[Opening Text shown section]

Key Principle
RPV theory decomposes a firm's capacity to respond to competitive threats into three layers with decreasing flexibility:
- Resources (what a firm has or can access): Technology, cash, people, brands, distribution. Fungible and acquirable. "It is not so much that a firm has a resource. It is that a firm has access to a resource." (Ch. 2)
- Processes (how a firm repeatedly solves problems): Hiring, budgeting, product development, manufacturing, resource allocation. Rigid by design — "processes are meant not to change." (Ch. 2) They define both capabilities and inabilities simultaneously.
- Values (what a firm chooses to prioritize): The criteria employees use at every level to decide which opportunities deserve resources and which do not. Shaped by cost structure, customer mix, and minimum viable opportunity size. Values are the binding constraint because they are embedded in the economic logic of the business itself.
The "tale of the tape" methodology: assess a competitor by cataloging not just its resources but its processes (inferred from which difficult problems it has repeatedly solved) and its values (inferred from its income statement, customer roster, and past investment decisions). Resource-only assessment produces systematically wrong predictions.
Why This Matters
Most competitive analysis stops at resources — headcount, cash, patents, brand. RPV theory shows why this fails: resources are the easiest layer to change and therefore the least predictive. The real mechanism of incumbent failure is the values filter. A firm requiring 60% gross margins will not prioritize a 20% margin opportunity regardless of how many engineers or dollars it commands. Firm size itself warps values — a $2.5M opportunity meets 50% of a $50M firm's growth target but only 0.5% of a $5B firm's. The opportunity becomes literally invisible at scale.

[Closing Text shown section]
[Opening Information given section]

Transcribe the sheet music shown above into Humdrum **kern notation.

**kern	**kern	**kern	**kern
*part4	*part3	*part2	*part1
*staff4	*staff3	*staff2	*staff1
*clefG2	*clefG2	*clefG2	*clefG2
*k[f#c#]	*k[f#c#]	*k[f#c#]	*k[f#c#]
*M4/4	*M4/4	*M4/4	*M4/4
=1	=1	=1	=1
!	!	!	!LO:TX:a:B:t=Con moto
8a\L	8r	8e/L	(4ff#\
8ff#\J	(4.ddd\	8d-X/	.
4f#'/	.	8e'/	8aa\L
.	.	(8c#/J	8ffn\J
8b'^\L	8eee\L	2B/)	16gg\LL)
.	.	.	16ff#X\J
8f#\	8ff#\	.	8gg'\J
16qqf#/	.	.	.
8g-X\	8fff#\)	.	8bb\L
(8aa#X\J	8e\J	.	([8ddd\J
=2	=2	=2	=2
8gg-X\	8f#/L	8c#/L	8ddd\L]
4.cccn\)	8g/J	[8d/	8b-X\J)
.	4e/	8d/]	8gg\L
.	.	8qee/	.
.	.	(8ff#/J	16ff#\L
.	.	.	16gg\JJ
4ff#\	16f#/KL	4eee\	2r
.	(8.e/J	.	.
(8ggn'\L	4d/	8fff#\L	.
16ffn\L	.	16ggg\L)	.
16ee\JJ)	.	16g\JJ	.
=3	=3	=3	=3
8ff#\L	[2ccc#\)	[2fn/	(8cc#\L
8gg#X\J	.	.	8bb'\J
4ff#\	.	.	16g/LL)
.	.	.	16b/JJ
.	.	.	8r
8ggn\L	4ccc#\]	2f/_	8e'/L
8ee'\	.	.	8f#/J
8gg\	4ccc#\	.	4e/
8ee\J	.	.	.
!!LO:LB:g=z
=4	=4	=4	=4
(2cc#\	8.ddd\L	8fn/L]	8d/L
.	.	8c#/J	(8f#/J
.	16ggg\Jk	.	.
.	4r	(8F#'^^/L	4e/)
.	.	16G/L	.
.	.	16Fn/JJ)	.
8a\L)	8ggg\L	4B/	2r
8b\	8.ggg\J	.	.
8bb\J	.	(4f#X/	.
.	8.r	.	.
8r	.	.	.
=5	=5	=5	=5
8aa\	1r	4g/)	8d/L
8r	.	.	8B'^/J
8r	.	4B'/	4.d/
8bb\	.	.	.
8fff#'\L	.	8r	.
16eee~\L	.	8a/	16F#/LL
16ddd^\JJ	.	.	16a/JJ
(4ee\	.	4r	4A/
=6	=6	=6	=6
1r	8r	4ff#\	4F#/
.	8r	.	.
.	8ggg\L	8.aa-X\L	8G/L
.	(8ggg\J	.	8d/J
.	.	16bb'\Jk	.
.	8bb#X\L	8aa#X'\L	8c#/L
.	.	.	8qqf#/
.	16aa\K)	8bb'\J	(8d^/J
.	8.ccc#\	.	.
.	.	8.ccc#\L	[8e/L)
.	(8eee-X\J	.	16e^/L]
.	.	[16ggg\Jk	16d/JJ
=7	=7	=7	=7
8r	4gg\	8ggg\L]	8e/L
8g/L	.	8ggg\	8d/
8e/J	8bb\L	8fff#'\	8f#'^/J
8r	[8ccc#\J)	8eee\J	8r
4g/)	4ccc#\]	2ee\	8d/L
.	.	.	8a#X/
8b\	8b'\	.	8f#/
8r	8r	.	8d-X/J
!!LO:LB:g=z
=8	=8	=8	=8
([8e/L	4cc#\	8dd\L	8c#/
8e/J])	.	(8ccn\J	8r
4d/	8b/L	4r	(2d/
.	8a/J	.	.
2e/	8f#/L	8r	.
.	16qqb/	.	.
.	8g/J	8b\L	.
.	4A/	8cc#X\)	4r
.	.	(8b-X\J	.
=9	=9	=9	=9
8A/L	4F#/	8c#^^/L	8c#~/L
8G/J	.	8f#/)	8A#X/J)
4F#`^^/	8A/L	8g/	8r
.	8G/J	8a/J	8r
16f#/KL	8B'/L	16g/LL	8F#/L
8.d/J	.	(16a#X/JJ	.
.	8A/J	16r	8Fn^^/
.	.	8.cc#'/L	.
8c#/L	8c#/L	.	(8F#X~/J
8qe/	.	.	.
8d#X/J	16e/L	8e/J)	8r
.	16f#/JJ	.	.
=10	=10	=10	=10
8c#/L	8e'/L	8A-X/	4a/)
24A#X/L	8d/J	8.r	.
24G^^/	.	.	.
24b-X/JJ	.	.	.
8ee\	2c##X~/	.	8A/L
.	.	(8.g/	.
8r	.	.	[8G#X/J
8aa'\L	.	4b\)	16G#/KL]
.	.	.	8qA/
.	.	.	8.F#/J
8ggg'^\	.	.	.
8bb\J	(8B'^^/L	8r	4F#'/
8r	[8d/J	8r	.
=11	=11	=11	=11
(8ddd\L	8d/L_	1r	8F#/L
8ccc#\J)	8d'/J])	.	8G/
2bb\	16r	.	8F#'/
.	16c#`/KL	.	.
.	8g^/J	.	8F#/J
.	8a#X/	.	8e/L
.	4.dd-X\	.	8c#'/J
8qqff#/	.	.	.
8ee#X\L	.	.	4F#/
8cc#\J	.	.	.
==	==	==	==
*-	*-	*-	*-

[Closing Information given section]

■ Brief ■
Continue the text on RPV theory from where it stops, after the records.

■ Output below ■
This is the "values trap": the firm's profit model makes the disruptive opportunity look unattractive precisely because the firm is well-managed. The failure is rational, not negligent — which is what makes it so difficult to overcome.
Good Examples
- Microsoft vs. Linux: Microsoft had 50,000+ employees, billions in cash, dominant brands, and could have designed new processes for modular software. But its values made it "very difficult for Microsoft to prioritize a Linux-based business compared to the other investment opportunities that promise profits that are more attractive." (Introduction) Resources were abundant; values were the binding constraint.
- Western Union vs. Bell Telephone: Western Union had $40M+ capitalization, $3M/year net profits, and a nationwide network. Its 1869 annual report and investment pattern (1860s-70s) revealed values locked onto long-distance data for railroads, newspapers, and financial brokerages. Had it acquired Bell's patents, the authors predict it would have crammed telephony into telegraphy's value network — serving existing customers rather than commercializing the disruptive opportunity. (Ch. 2)
- BellSouth resource illusion: ~100K employees, ~14M access lines, $10B+ revenues, $20B+ assets, millions of miles of copper, wireless licenses — an impressive resource profile that tells you almost nothing about whether BellSouth can respond to a specific disruptive threat. (Ch. 2)
Counterpoints
- Resource-only analysis: The most common mistake. Listing a firm's assets, talent, and cash creates a false sense of invulnerability. Every failed incumbent in the book had abundant resources.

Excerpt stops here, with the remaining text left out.